#### WHAT THE TASK REQUIRES
The response should consist of the data below, copied exactly, with no pictures in it.

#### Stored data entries
╭──

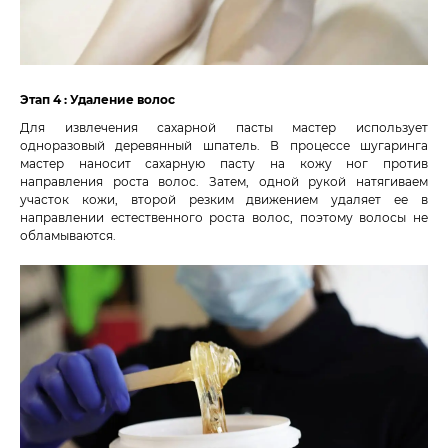
Этап 4 : Удаление волос
Для извлечения сахарной пасты мастер использует
одноразовый деревянный шпатель. В процессе шугаринга
мастер наносит сахарную пасту на кожу ног против
направления роста волос. Затем, одной рукой натягиваем
участок кожи, второй резким движением удаляет ее в
направлении естественного роста волос, поэтому волосы не
обламываются.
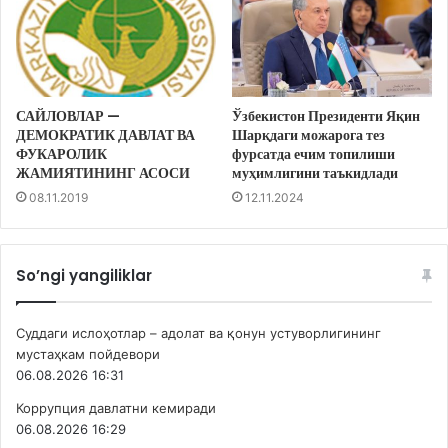
САЙЛОВЛАР —
Ўзбекистон Президенти Яқин
ДЕМОКРАТИК ДАВЛАТ ВА
Шарқдаги можарога тез
ФУКАРОЛИК
фурсатда ечим топилиши
ЖАМИЯТИНИНГ АСОСИ
муҳимлигини таъкидлади
08.11.2019
12.11.2024
So’ngi yangiliklar
Суддаги ислоҳотлар – адолат ва қонун устуворлигининг
мустаҳкам пойдевори
06.08.2026 16:31
Коррупция давлатни кемиради
06.08.2026 16:29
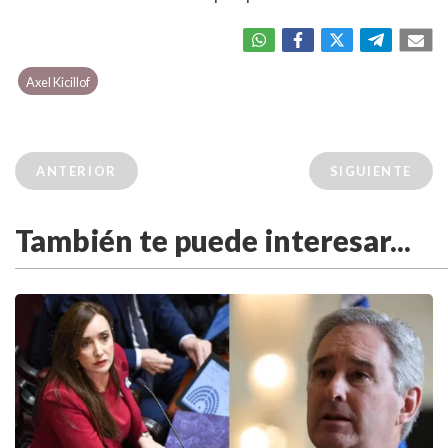
Axel Kicillof
ANTERIOR
SIGUIENTE
También te puede interesar...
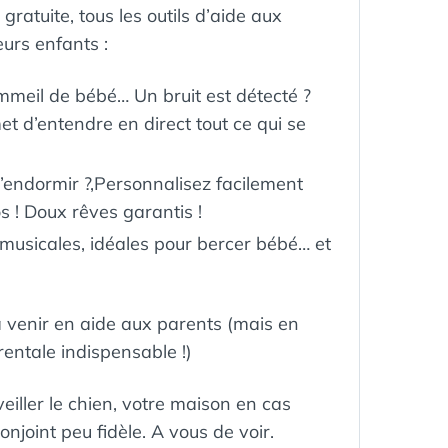
gratuite, tous les outils d’aide aux
eurs enfants :
sommeil de bébé… Un bruit est détecté ?
et d’entendre en direct tout ce qui se
 s’endormir ?,Personnalisez facilement
os ! Doux rêves garantis !
musicales, idéales pour bercer bébé… et
ra venir en aide aux parents (mais en
rentale indispensable !)
eiller le chien, votre maison en cas
onjoint peu fidèle. A vous de voir.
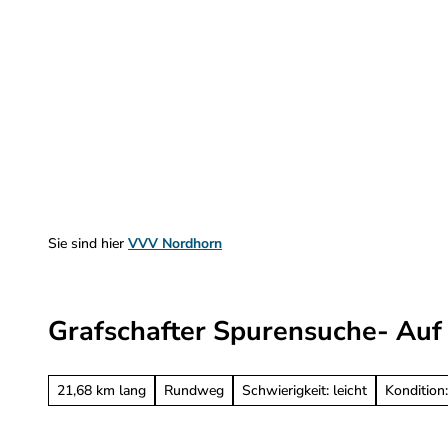
Z
u
m
Sehen & Erleben
Planen & Informieren
I
n
h
a
l
t
Sie sind hier
VVV Nordhorn
Grafschafter Spurensuche- Auf
21,68 km lang
Rundweg
Schwierigkeit: leicht
Kondition:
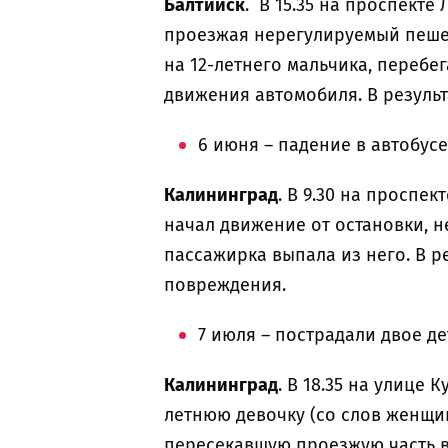
Балтийск
. В 15.35 на проспекте
проезжая нерегулируемый пешех
на 12-летнего мальчика, перебе
движения автомобиля. В резуль
6 июня – падение в автобусе
Калининград
. В 9.30 на проспе
начал движение от остановки, н
пассажирка выпала из него. В р
повреждения.
7 июля – пострадали двое д
Калининград
. В 18.35 на улице 
летнюю девочку (со слов женщи
пересекавшую проезжую часть в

╰──

#### WRITTEN RESPONSE
Этап 4 : Удаление волос
Для извлечения сахарной пасты мастер использует
одноразовый деревянный шпатель. В процессе шугаринга
мастер наносит сахарную пасту на кожу ног против
направления роста волос. Затем, одной рукой натягиваем
участок кожи, второй резким движением удаляет ее в
направлении естественного роста волос, поэтому волосы не
обламываются.
САЙЛОВЛАР —
Ўзбекистон Президенти Яқин
ДЕМОКРАТИК ДАВЛАТ ВА
Шарқдаги можарога тез
ФУКАРОЛИК
фурсатда ечим топилиши
ЖАМИЯТИНИНГ АСОСИ
муҳимлигини таъкидлади
08.11.2019
12.11.2024
So’ngi yangiliklar
Суддаги ислоҳотлар – адолат ва қонун устуворлигининг
мустаҳкам пойдевори
06.08.2026 16:31
Коррупция давлатни кемиради
06.08.2026 16:29
Axel Kicillof
ANTERIOR
SIGUIENTE
También te puede interesar...
gratuite, tous les outils d’aide aux
eurs enfants :
sommeil de bébé… Un bruit est détecté ?
et d’entendre en direct tout ce qui se
 s’endormir ?,Personnalisez facilement
os ! Doux rêves garantis !
musicales, idéales pour bercer bébé… et
ra venir en aide aux parents (mais en
rentale indispensable !)
eiller le chien, votre maison en cas
onjoint peu fidèle. A vous de voir.
Z
u
m
Sehen & Erleben
Planen & Informieren
I
n
h
a
l
t
Sie sind hier
VVV Nordhorn
Grafschafter Spurensuche- Auf
21,68 km lang
Rundweg
Schwierigkeit: leicht
Kondition:
Балтийск
. В 15.35 на проспекте
проезжая нерегулируемый пешех
на 12-летнего мальчика, перебе
движения автомобиля. В резуль
6 июня – падение в автобусе
Калининград
. В 9.30 на проспе
начал движение от остановки, н
пассажирка выпала из него. В р
повреждения.
7 июля – пострадали двое д
Калининград
. В 18.35 на улице 
летнюю девочку (со слов женщи
пересекавшую проезжую часть в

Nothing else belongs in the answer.